Tuesday, May 30, 2006

Bortezomib after dose-reduced allo

Bortezomib after dose-reduced allogeneic stem cell transplantation for multiple myeloma to enhance or maintain remission status

Kroger N
, Zabelina T, Ayuk F, Atanackovic D, Schieder H, Renges H, Zander A.

Department of Bone Marrow Transplantation, Transplant Center, University Medical Center Hamburg-Eppendorf, Hamburg, Germany.

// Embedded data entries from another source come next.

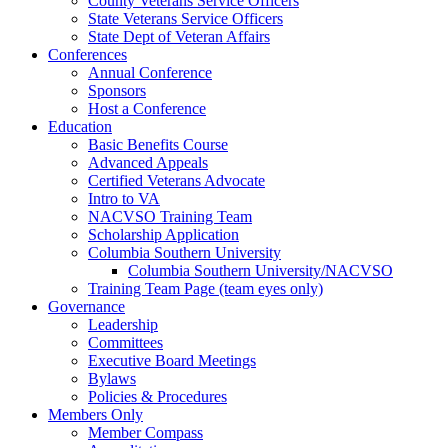
County Veterans Service Officers
State Veterans Service Officers
State Dept of Veteran Affairs
Conferences
Annual Conference
Sponsors
Host a Conference
Education
Basic Benefits Course
Advanced Appeals
Certified Veterans Advocate
Intro to VA
NACVSO Training Team
Scholarship Application
Columbia Southern University
Columbia Southern University/NACVSO
Training Team Page (team eyes only)
Governance
Leadership
Committees
Executive Board Meetings
Bylaws
Policies & Procedures
Members Only
Member Compass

OBJECTIVE: We investigated the effect of at least two cycles of bortezomib (1.3 mg/m(2) intravenously, days 1, 4, 8, and 11) after dose-reduced allogeneic stem cell transplantation (SCT) on toxicity, CD3(+) cells, graft-versus-host disease (GvHD), and response in patients with multiple myeloma. METHODS: Eighteen patients with multiple myeloma without progressive disease were included. The proteasome inhibitor was given at median of 8 months after allografting to enhance or maintain remission status. RESULTS: Fourteen patients (78%) completed the proposed two cycles. Four patients had to discontinue therapy due to neurotoxicity (n = 3) or gastrointestinal toxicity (n = 1). Severe grade III/IV toxicity was seen for thrombocytopenia (50%), leukopenia (17%), or neuropathy (17%), which was more often seen in patients treated concomitantly with cyclosporine (p = 0.06). The median circulating CD3(+) cells decreased during treatment from 550 muL to 438 muL (p = 0.03), resulting in herpes zoster infection in three patients (17%). In three patients, a mild aggravation of existing acute or chronic GvHD of the skin, and in one patient de novo skin grade I acute GvHD was noted. In patients with measurable disease, complete remission, partial remission, and minor response was seen in 3 (30%), 5 (50%), and 2 (20%) patients, respective. CONCLUSION: Bortezomib after allogeneic SCT is effective but further studies are needed to balance the efficacy with potential hazards such as infectious complications, aggravation of GvHD, and neurotoxicity.